Recently, the Dutch have enshrined in law the idea of Net Neutrality, being one of the first to do so. One of the biggest deciding factors was that the public did not want to have their Skype charged at a different rate to any other data service. Net Neutrality is a pretty complex idea, and most of the general public are just not interested. However, in this case, what they did understand is ‘chatheffing’ or ‘chat tax‘. This distilled the argument down into one small idea that everyone can understand, and buy into.
This idea is brilliantly illustrated by Toby Zigler in The West Wing when he is talking about Free Trade in Somebody’s Going to Emergency, Somebody’s Going to Jail.
“Food is cheaper! Clothes are cheaper. Steel is cheaper. Cars are cheaper. Phone service is cheaper. You feel me building a rhythm here? That’s because I’m a speech writer – I know how to make a point.”

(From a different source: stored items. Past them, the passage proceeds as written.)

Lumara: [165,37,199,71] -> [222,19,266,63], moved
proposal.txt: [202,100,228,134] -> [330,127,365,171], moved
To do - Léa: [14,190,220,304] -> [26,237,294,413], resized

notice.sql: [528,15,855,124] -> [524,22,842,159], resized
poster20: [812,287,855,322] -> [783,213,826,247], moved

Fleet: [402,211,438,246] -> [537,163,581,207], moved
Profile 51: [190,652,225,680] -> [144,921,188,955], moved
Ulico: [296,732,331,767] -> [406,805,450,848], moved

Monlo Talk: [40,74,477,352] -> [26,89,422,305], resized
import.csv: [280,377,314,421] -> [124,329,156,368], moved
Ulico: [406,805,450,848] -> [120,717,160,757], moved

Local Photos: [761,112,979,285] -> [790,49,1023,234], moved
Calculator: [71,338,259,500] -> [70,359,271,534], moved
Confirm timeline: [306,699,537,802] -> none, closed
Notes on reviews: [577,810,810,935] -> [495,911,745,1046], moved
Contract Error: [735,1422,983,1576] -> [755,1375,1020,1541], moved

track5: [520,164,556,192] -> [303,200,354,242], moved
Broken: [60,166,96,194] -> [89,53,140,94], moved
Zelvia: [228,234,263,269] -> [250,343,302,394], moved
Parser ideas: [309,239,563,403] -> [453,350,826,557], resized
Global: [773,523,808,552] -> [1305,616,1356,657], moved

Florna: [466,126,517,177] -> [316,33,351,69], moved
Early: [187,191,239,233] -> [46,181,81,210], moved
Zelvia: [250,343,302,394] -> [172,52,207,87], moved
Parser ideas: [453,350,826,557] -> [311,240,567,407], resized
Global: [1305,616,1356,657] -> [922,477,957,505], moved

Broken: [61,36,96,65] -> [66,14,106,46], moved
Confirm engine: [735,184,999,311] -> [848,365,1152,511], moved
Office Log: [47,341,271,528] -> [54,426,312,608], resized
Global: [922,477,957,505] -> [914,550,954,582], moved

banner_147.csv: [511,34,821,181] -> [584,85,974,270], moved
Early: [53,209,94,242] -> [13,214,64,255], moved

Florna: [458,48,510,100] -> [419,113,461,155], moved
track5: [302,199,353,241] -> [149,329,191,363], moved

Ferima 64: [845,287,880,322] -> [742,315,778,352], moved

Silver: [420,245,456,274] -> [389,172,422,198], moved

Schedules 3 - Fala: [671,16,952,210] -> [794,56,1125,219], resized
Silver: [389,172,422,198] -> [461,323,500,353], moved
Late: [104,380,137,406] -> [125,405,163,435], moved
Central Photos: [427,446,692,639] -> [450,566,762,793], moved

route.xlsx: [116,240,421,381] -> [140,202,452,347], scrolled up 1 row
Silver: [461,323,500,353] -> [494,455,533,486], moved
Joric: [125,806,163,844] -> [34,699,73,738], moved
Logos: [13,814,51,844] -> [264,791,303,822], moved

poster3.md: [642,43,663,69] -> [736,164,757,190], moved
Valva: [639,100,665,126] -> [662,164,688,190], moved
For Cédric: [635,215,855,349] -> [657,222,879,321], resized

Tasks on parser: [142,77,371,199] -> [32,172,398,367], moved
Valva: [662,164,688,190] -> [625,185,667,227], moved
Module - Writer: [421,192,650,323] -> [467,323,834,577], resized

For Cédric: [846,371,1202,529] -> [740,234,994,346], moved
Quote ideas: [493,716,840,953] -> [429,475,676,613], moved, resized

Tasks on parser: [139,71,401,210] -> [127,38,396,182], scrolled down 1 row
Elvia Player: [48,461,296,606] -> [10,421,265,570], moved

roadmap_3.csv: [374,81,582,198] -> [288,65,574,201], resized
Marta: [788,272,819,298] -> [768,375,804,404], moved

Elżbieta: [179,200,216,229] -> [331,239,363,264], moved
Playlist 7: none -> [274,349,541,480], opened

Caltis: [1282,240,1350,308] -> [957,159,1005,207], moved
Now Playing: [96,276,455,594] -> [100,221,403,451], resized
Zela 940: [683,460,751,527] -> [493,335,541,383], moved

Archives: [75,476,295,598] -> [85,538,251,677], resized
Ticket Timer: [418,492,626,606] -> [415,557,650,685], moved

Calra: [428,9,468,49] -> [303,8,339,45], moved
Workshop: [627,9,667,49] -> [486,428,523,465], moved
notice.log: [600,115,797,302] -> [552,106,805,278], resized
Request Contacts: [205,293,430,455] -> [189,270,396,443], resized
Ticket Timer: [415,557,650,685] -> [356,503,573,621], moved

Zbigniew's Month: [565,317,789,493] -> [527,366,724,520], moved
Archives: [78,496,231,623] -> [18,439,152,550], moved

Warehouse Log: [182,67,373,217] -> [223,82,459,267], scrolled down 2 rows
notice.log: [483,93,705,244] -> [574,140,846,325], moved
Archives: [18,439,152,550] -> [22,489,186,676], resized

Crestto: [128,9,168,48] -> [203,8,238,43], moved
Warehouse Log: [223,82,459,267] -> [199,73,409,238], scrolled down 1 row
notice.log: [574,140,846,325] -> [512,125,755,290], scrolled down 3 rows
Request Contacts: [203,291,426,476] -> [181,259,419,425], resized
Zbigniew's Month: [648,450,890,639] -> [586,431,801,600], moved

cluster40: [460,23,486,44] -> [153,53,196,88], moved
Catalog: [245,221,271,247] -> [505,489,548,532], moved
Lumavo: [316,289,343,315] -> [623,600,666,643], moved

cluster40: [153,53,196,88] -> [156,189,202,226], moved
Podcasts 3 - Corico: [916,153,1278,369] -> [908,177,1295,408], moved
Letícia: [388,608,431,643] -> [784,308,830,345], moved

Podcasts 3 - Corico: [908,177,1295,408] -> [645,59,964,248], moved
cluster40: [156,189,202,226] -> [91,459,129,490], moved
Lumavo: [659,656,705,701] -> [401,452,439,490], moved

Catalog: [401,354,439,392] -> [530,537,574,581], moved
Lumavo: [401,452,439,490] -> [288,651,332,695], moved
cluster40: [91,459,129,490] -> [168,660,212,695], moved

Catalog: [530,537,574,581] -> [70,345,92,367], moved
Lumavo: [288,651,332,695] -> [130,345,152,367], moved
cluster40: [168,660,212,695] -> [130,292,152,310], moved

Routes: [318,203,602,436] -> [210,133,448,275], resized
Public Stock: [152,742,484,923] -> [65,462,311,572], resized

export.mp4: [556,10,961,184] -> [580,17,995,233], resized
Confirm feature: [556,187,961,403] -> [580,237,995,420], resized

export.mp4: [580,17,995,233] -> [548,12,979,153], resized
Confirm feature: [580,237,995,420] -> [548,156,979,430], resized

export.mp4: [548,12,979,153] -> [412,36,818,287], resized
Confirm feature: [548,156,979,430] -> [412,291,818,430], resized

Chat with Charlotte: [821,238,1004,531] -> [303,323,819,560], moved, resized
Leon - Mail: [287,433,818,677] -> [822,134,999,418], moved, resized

Toby Ziegler: “It lowers prices, it raises income. You see what I did with ‘lowers’ and ‘raises’ there?”
Toby Ziegler: “It’s called the science of listener attention. We did repetition, we did floating opposites, and now you end with the one that’s not like the others. Ready? Free trade stops wars. Heh, and that’s it. Free trade stops wars! And we figure out a way to fix the rest. One world, one peace – I’m sure I’ve seen that on a sign somewhere.”
The concept can be applied to anything where there is communication involved. Whether it is selling an idea, a company tag line, or trying to get someone to buy into a brand emotionally.